It is a truth universally acknowledged that there is something magical about chocolate.
So, even as our move back to Canada loomed, I knew I had to get to Dandelion to check out their chocolate tour. On an ordinary day, this cafe and production facility on one of Valencia’s busiest blocks is compelling, from the sumptuous scent of chocolate in the air to the crumbles of single-origin bars for sampling to the goldfish bowl piled high with marshmallows destined for mugs of hot chocolate. It’s well-loved by visitors and locals alike, I learned, as I met the eight other tour participants, and we kicked off the tour by tasting cocoa nibs and three varieties of chocolate. Much like at a wine tour, our guide pointed out differences in the flavours of each bar; all were tasty, but the strikingly fruity notes (raspberry!) in the Madagascar bar caught at my taste buds. Hooked, I followed our tour guide past what he jokingly referred to as the “bomb doors” into the bean room.
This section of the facility is separated so stringently because it falls under agricultural production, not food preparation, and is an isolated location for the Dandelion staff to sort through the cacao beans and discard the ones that are too old, damaged, or infected to turn into chocolate. It was surprising to see what else had fallen into the massive hemp sacks; with a wry grin, our tour guide went through a shadow box filled with marbles, twigs, rocks, and a disturbingly sharp-looking razor blade (all beans are sorted by hand!) On a less disconcerting note, we learned a lot about cacao’s life cycle before it is harvested; I learned that the actual fruit of a cacao nut is fibrous, like the inside of a pumpkin, and tastes something like a lychee, but didn’t get the chance to try the smoothie on the cafe menu that featured it. (If you have, thoughts?)
It was also interesting to learn that plantation workers will graft cacao trees together, which helps boost productivity and disease resistance, and that, much like wine grapes, plants are assessed in part by their terroir: how the climate, soil, and tending style eventually impacts the beans’ flavour. Although the new American craft chocolate movement is fairly young, with about 10 years of renewed attention to chocolate’s ingredients, terroir, and connection through all aspects of the supply chain, it is passionate. I loved seeing how that passion was steered into cobbling together small-scale chocolate-making machines before such things became commercially available. Most of Dandelion’s production line is now composed of purpose-built machines, our guide had a soft spot for the bean cracker and winnower, the latter of which was hacked together largely from, he told us, a chocolate fountain and its augur.

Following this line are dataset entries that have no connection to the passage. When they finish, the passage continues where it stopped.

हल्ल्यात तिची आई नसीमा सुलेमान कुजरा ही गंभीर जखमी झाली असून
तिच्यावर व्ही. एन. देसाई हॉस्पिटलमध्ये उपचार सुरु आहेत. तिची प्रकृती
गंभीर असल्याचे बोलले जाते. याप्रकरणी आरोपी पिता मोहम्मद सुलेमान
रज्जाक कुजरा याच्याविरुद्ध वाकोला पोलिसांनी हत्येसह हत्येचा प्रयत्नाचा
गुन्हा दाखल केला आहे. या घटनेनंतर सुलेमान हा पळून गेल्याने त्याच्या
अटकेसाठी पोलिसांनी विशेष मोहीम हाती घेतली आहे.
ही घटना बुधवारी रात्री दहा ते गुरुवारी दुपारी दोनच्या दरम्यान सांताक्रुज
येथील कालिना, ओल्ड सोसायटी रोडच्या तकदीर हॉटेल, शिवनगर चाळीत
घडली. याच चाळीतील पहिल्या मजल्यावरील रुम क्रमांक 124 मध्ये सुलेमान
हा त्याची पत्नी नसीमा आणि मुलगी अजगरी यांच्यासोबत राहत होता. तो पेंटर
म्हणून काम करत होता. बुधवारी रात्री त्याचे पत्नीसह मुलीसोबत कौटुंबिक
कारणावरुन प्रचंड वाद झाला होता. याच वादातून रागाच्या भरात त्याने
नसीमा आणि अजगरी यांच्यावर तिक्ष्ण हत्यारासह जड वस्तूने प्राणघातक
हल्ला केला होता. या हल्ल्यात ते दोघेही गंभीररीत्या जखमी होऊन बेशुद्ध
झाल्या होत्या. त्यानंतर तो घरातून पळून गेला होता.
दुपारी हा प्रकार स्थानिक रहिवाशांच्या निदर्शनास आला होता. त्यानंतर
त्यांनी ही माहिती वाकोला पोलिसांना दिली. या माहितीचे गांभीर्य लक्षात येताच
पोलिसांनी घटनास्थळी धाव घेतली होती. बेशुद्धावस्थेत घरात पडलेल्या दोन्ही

From there, the cacao beans are ground and refined, and sugar is added 1 to 2 hours after the paste starts spinning. Once that step is complete, the molten chocolate is cooled and stored as a block, usually for around two weeks, until the chocolate-makers are ready to make bars with it.
The aging process is actually helpful, here; it makes the tempering process, where the chocolate is repeatedly heated and cooled to make it shelf stable, go more smoothly. After tempering, the chocolate is poured into molds, and carefully shaken to pop any air bubbles. Once the chocolate is set, it is wrapped in foil by hand, and then sent through a nifty-sounding (but unfortunately not seen) 1950s-era wrapping machine, ten bars at a time, for packaging.
Our tour wrapped up with our guide taking back our hair nets and trading them, much to our joy, with vouchers for a free hot chocolate. It was an oddly hot day in the city, so I tucked mine into my purse, with intent to return.
Unfortunately, my return to Canada happened before I could do so, but I can speak from past experience that it is a deceptively decadent treat, despite its petite appearance, and definitely worth looking up if your feet take you to the Mission.
That said, whether you visit Dandelion for the tour, to meet with friends, or perhaps to take their Chocolate 101 course, the Mission hot chocolate, with notes of cinnamon and almonds, is also delicious, as is the Dulce de Leche bar, which I may miss, already.